Court Opinion

ID: 9448338
Source: CourtListenerOpinion
Date Created: 2023-08-03 23:32:28.488876+00
Date Added: 2024-06-11T17:31:23.511482
License: Public Domain

SWYGERT, Circuit Judge
(dissenting).
I must respectfully dissent. It is my view that the District Court’s Finding *77115 containing the statement, “The solution of the problem of providing power operation of a double-arm router required more than the ordinary skill of a machine tool designer,” is clearly erroneous if viewed as a finding of fact or is not justified as a conclusion of law if so classified under the doctrine of Armour & Co. v. Wilson & Co., 7 Cir., 274 F.2d 143.
The claims in issue relate to reversible power actuators for moving the inner and outer arms of the double-arm router and selectively controllable means for effecting energization of said actuators simultaneously to produce a resultant force on the follower so as to cause it to follow the contour of the template. Claim 20 limits the control of the two actuators to a “joy-stick” control means. Other claims not in issue relate to the peculiar means described in the patent for energizing the motors simultaneously so as to provide “for varying the magnitude and direction of the separate force components and thereby enable the direction of the. resultant force to be varied widely and throughout a complete circle.”
Consideration of the patent’s validity must be limited to the claims in issue and when these broad claims are considered in relation to the prior art, I am of the view that the use of motors as a substitute for manual operation of the router arms and a selective control means for operating the motors simultaneously to produce a resultant force on the follower would be obvious to a machine tool designer having the prior art in mind. The teachings of the prior art contained in the Taylor patent, number 2,069,189, the “sandslinger” patents issued to Clay, numbered 2,339,001 and 2,212,510, and to Beardsley and Piper, numbered 1,309,833, would make it obvious to one skilled in the art of tool designing that such disclosures could be applied to the double-arm router as set forth in claims 16, 17, 18 and 20 of the Mann patent.
The Beardsley and Piper patent, number 1,309,833, teaches the utilization of separate reversible power actuators on each arm of a sandslinger which structurally is similar to the double-arm router involved in the present patent, and also a selectively controllable means for energizing the actuators simultaneously to produce a resultant force causing the work-head to move in the desired direction. An improvement on the Beardsley and Piper patent was effected by Clay (Patent number 2,339,001) who devised a control means of a type identical with the ■ “joy-stick” control member defined in claim 20 of the patent in suit. The Beardsley and Piper and Clay patents show the same kind and arrangement of power actuators and control means for a double-arm machine that Mann adopted in replacing power for manually operated double-arm routers. The Taylor patent, number 2,069,189, also teaches the use of separate power actuators on two of the arms of a pantograph copying machine and a manually moveable control member — a selectively controllable means —for energizing the actuators simultaneously to produce a resultant force in the direction selected by the operator of the control member.

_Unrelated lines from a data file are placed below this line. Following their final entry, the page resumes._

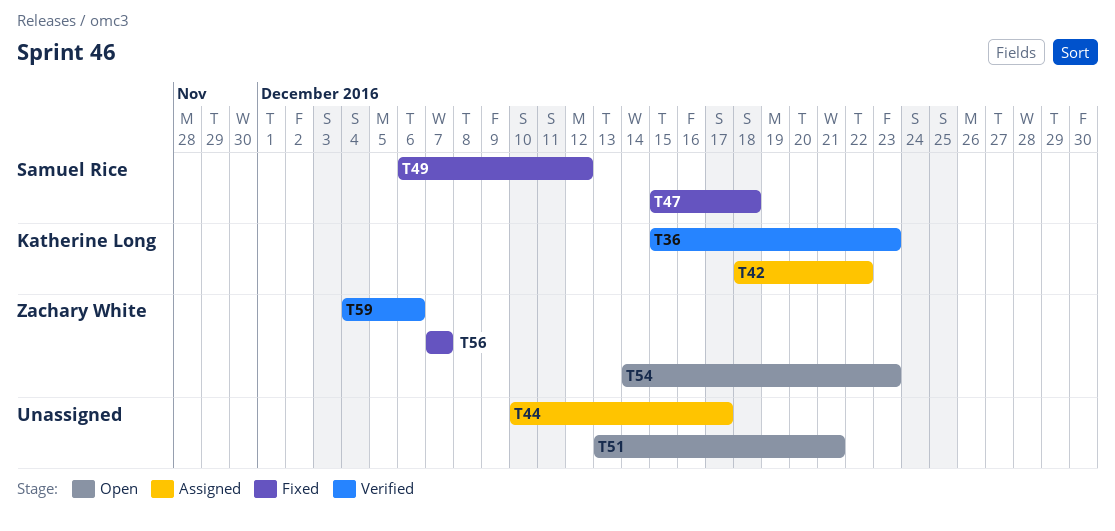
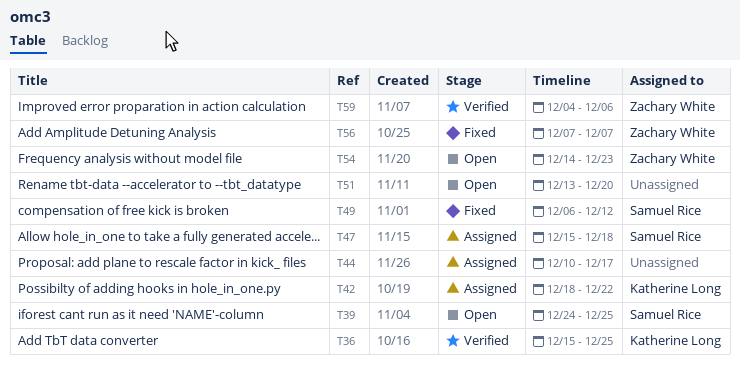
T36, due: Dec 23 -> Dec 25
T39: none -> present
T47, status: Fixed -> Assigned
T51, due: Dec 21 -> Dec 20

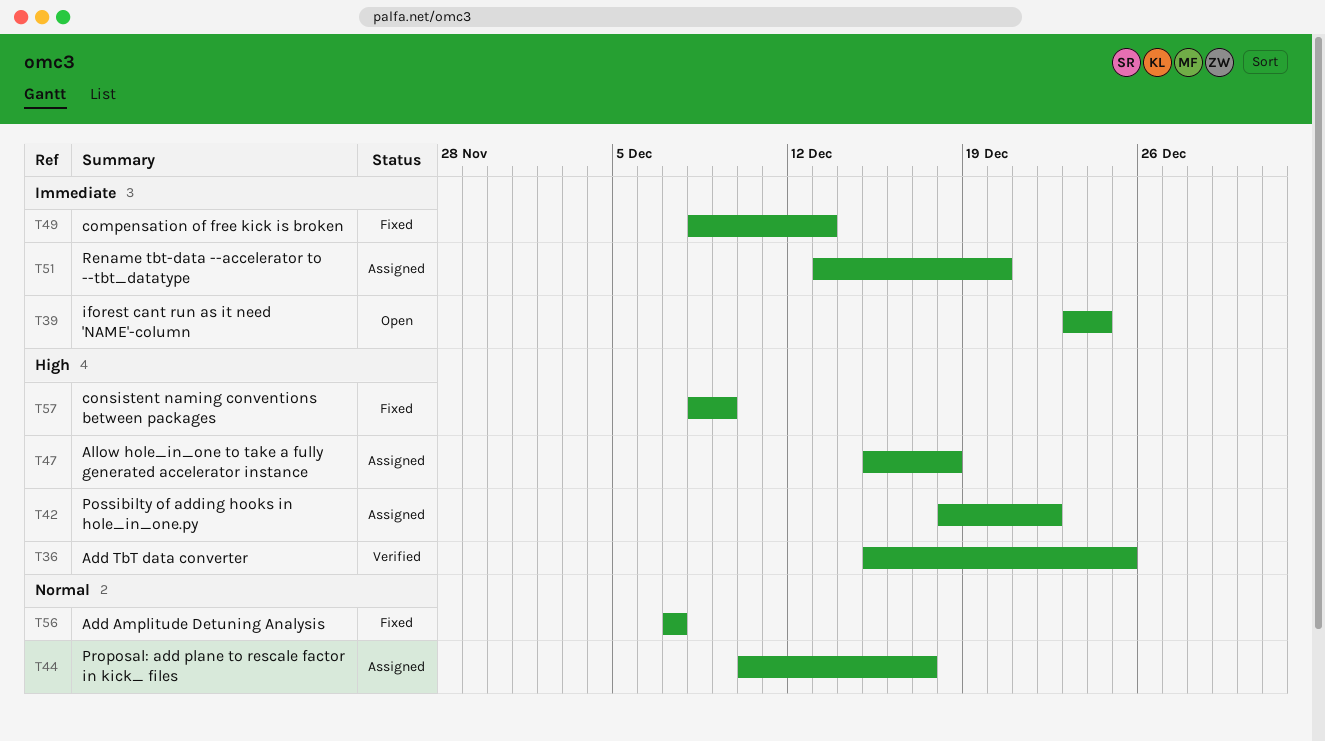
T39, start: Dec 24 -> Dec 23
T39, due: Dec 25 -> Dec 24
T49, start: Dec 6 -> Dec 8
T49, due: Dec 12 -> Dec 13
T51, status: Open -> Assigned
T54: present -> none
T57: none -> present
T59: present -> none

The claims in issue call for power actuators. Beardsley and Piper as well as Taylor teach the use of such actuators, The claims call for selective control of the energization of the actuators on both arms simultaneously. Clay teaches that this can be done. If the means disclosed in Clay were employed in a double-arm router, a resultant force would be obtained on the follower which would guide the follower around the template. It may well be that there is invention in the system of cylinders, pistons, valves, solenoids, and electrical circuits described in the patent and used in producing an alternately high or low torque on each arm so as to hold the follower against the template and at the same time move the cutter through the workpiece. That system is not involved in the claims in issue here. What is involved is the concept of simultaneously and selectively controlled actuators which cause the cutter of the router to move along a determined path. This concept is taught in the prior art of designing *772machinery having articulated arms. A double-armed router is such type machine and it would have been obvious to one having ordinary skill in this art to adopt the teachings of the prior art in motorizing the double-arm router.
For the foregoing reasons I would hold that Section 103 of the Patent Act requires a determination that the contested claims of the patent in suit are invalid as a matter of law; therefore, I would reverse.